Comparative analysis with the Residing approach

Convergence Analysis for the Proposed approach
Performance metrics for the recommended approach
| Algorithms | Performance Metrics (%) | ||||
|---|---|---|---|---|---|
| Accuracy | Precision | Recall | Specificity | F1-score | |
| ANN | 84.3 | 86.3 | 86.5 | 86.5 | 85.3 |
| CNN | 87.2 | 87.2 | 86.6 | 86.3 | 83.2 |
| DNN | 88.5 | 88.1 | 84.3 | 88.6 | 86.3 |
| RNN | 89.9 | 90.1 | 89.74 | 88.3 | 88.2 |
| Proposed Model | 98.3 | 97.0 | 97.8 | 96.2 | 96.0 |
Performance Comparison between the recommended architecture and Traditional Model
| Metric | Proposed Framework | Existing Method (Baseline) |
|---|---|---|
| Compression Ratio | 4:1 | 3:1 |
| Encryption Time (ms) | 12 ms | 18 ms |
| PSNR (dB) | 38.5 | 34.2 |
| Accuracy (Diagnosis) | 98% | 95% |
| Bandwidth Savings (%) | 75% | 60% |
The recommended architecture outperforms the baseline method across key metrics, achieving a higher compression ratio (4:1 vs. 3:1) and improved PSNR (38.5 dB vs. 34.2 dB), ensuring superior image quality. Additionally, it demonstrates faster encryption (12 ms vs. 18 ms), greater diagnostic accuracy (98% vs. 95%), and significant bandwidth savings (75% vs. 60%), highlighting its efficiency and reliability.

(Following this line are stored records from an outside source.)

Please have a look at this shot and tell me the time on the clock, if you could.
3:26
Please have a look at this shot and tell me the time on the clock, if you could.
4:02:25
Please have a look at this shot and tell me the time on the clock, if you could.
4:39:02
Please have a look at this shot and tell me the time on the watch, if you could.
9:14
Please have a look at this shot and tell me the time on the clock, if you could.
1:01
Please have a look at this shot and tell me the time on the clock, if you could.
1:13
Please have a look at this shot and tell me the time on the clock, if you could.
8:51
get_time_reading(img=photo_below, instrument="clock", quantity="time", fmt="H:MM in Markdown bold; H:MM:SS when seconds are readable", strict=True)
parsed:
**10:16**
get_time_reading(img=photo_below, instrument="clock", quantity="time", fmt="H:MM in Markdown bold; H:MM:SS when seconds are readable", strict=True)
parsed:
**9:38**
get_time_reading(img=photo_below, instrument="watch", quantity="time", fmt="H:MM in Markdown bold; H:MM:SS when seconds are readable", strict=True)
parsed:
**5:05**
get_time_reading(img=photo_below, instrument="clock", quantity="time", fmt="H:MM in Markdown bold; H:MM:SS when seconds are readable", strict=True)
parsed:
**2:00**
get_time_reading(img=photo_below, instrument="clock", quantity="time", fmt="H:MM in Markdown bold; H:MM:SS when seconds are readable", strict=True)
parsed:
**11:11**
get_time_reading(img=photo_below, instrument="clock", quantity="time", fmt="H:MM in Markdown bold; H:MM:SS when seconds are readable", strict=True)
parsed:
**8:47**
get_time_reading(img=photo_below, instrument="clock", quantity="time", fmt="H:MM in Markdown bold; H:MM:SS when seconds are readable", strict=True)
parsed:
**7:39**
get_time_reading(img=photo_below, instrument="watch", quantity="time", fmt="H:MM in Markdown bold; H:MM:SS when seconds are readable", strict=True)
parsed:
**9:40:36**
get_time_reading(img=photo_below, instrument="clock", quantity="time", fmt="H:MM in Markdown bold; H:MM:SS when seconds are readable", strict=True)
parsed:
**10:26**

This research introduces an optimized deep learning framework for medical image transmission in IoMT environments. The proposed solution incorporates CNN and dimensionality reduction, while LSTM handle sequential data to overcome issues such as packet loss and latency in IoMT networks. The framework also includes robust encryption mechanisms to ensure data security without significantly increasing computational overhead. Performance evaluations using real-world medical image datasets under varying IoMT network conditions demonstrate that the proposed model excels across key metrics, like Peak Signal-to-Noise Ratio (PSNR), accuracy, F1 score, specificity, and sensitivity. Additionally, the model optimizes encryption and decryption times, reducing bandwidth consumption and ensuring efficient and secure data transmission. Future enhancements to improve real-time optimization, incorporate more advanced encryption techniques, and integrate multi-modal data will further refine the framework's performance and applicability. Overall, this study demonstratesa significant step toward improving the reliability and efficiency of medical image transmission in IoMT-based healthcare networks.